Le Honduras en suspens : le contrôle est retardé après la plainte de Nasry « Tito » Asfura auprès du Conseil national électoral

Asfura exige que le CNE du Honduras publie les résultats après les heures d'ouverture et sans mise à jour

Des heures ont passé sans que le décompte des élections au Honduras ne soit actualisé depuis que le candidat conservateur à la présidentielle Nasry « Tito » Asfura a publiquement exigé que l'autorité électorale respecte les délais légaux, renforçant l'incertitude lors d'une soirée électorale marquée par les retards et les tensions.

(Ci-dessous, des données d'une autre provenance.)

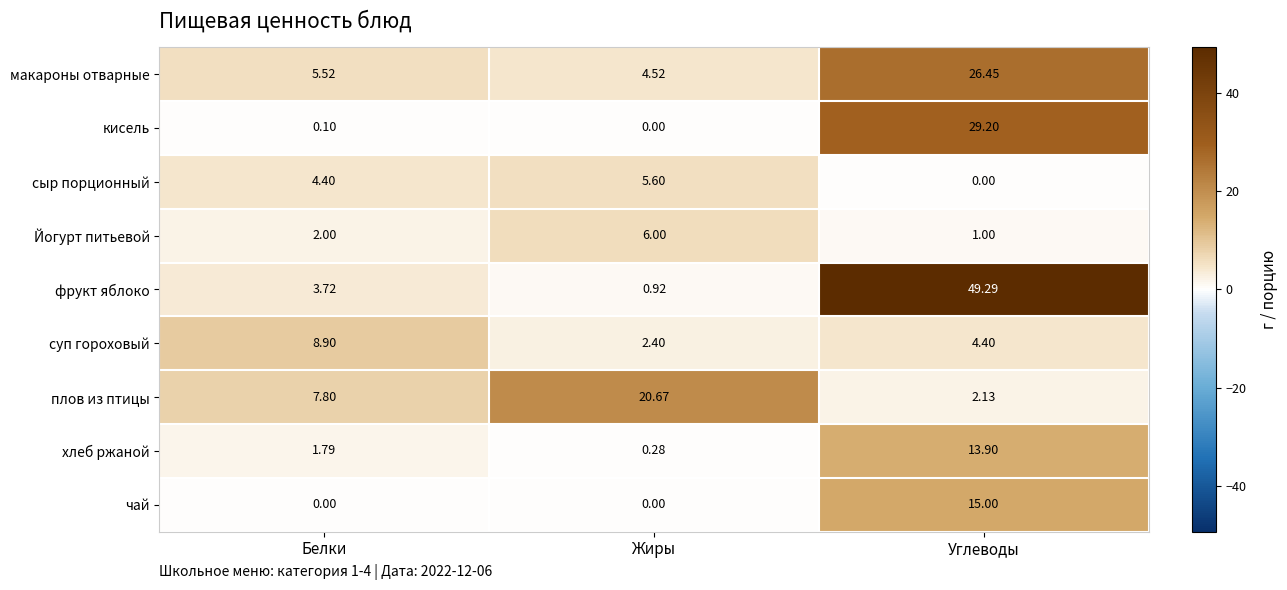

Which category has the highest value across all series?

Углеводы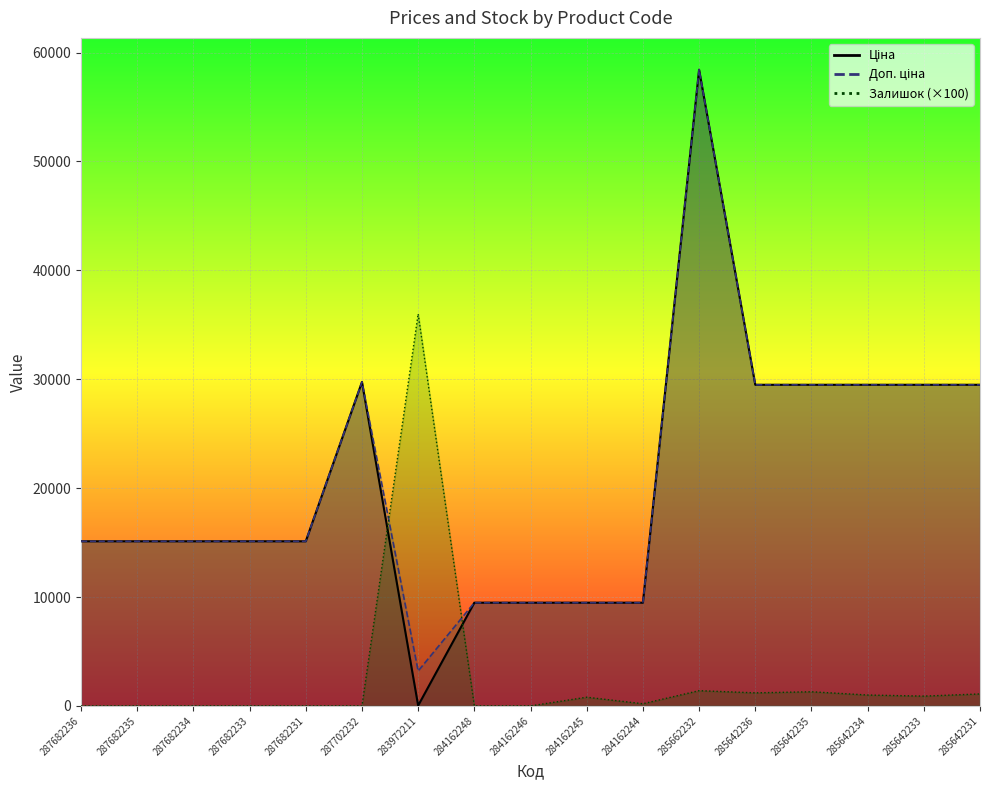

Which has a higher value, 285642233 or 287682234?

285642233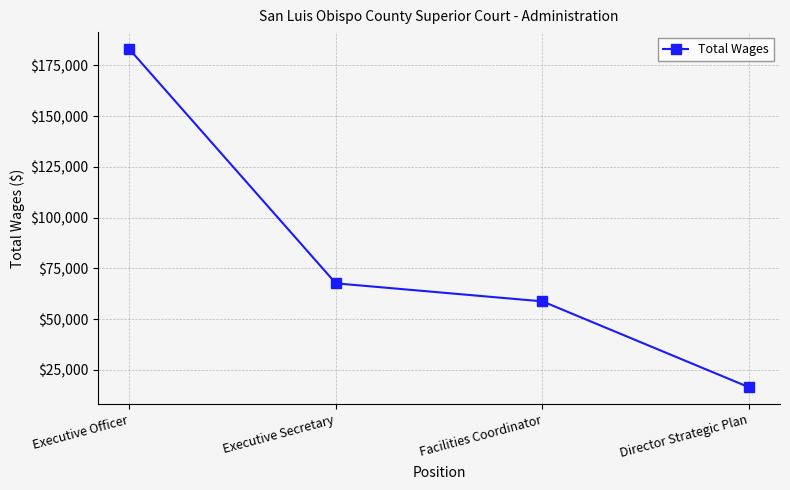

What is the label of the 1st point from the right?

Director Strategic Plan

« L'article 279 établit clairement que le premier cut est à trois heures et aurait dû avoir lieu à 21 heures », a déclaré dimanche soir Asfura du Parti national, visiblement frustré. « Nous demandons à Ana Paola Hall de sortir et de le faire. Je ne sais pas ce qu'elle attend. Sortir et faire son devoir. Ne laissons pas un pays attendre, en haleine, dans l'obscurité. S'il vous plaît, faites-le pour le bien de la démocratie. »

Toutefois, la prétention du candidat à la présidence du Conseil national électoral n'a pas accéléré la publication de nouvelles données.

Les derniers chiffres montrent qu'Asfura est en tête de la course avec 56% des voix comptées, suivi de près par Salvador Nasralla du Parti libéral, tandis que la candidate officielle Rixi Moncada du Parti de la liberté et de la refondation (Libre) de gauche a été reléguée à la troisième place.

Pendant ce temps, la page du CNE reste inaccessible.

Le silence prolongé du CNE a généré un climat de tension croissante dans les centres de dépouillement, où les observateurs électoraux et les représentants des partis attendent sans explications officielles sur les raisons du retard. Ce retard contraste avec la relative normalité avec laquelle le jour du scrutin s'est déroulé pendant la journée, lorsqu'environ 2,8 millions d'électeurs se sont rendus aux urnes sur les 6 millions d'électeurs éligibles.

Asfura, en rendant publique sa déclaration, a insisté sur le fait que les données officielles et les archives de son parti lui confèrent un avantage significatif. « En 6.600 minutes, nous avons un pourcentage plus élevé, selon les données du CNE. Dans nos données, la différence est encore plus grande », a-t-il déclaré à ses partisans.

Le candidat conservateur, homme politique d'origine palestinienne avec une brève carrière dans l'administration publique, est devenu la figure centrale de ces élections après avoir reçu un fort soutien du président américain Donald Trump quelques jours avant les élections. Trump a qualifié Asfura de « seul véritable ami de la liberté au Honduras » et a promis « beaucoup de soutien » à ce pays d’Amérique centrale s’il gagnait.

Le soutien de Washington s'est accompagné de l'annonce d'une future grâce pour l'ancien président Juan Orlando Hernández, du même parti national, qui purge une peine pour trafic de drogue aux États-Unis. Trump a également lié son soutien à Asfura à la promesse de travailler ensemble pour « combattre les narcocommunistes » et affronter le régime vénézuélien de Nicolas Maduro.

La nuit avance sans que la CNE ait expliqué publiquement les raisons du long retard dans la mise à jour des résultats, un vide d'information qui alimente l'inquiétude dans un pays habitué aux processus électoraux controversés. Les problèmes techniques qui avaient déjà retardé de plus d'une heure la publication des premières données sont désormais devenus un silence qui tient le Honduras en haleine.

Si Asfura parvient à consolider son avantage lorsque la fluidité du décompte reprendra enfin, cela marquerait le retour du Parti national au pouvoir et un tournant politique significatif après le gouvernement de gauche de Xiomara Castro, devenu président en 2022, promettant des transformations sociales dans l'un des pays les plus pauvres d'Amérique centrale.

Les États-Unis, qui suivent de près le processus électoral hondurien, ont salué la forte participation citoyenne enregistrée au cours de la journée, même s'ils n'ont pas encore commenté les retards dans la publication des résultats qui tiennent le pays « en haleine », comme l'a dénoncé Asfura lui-même.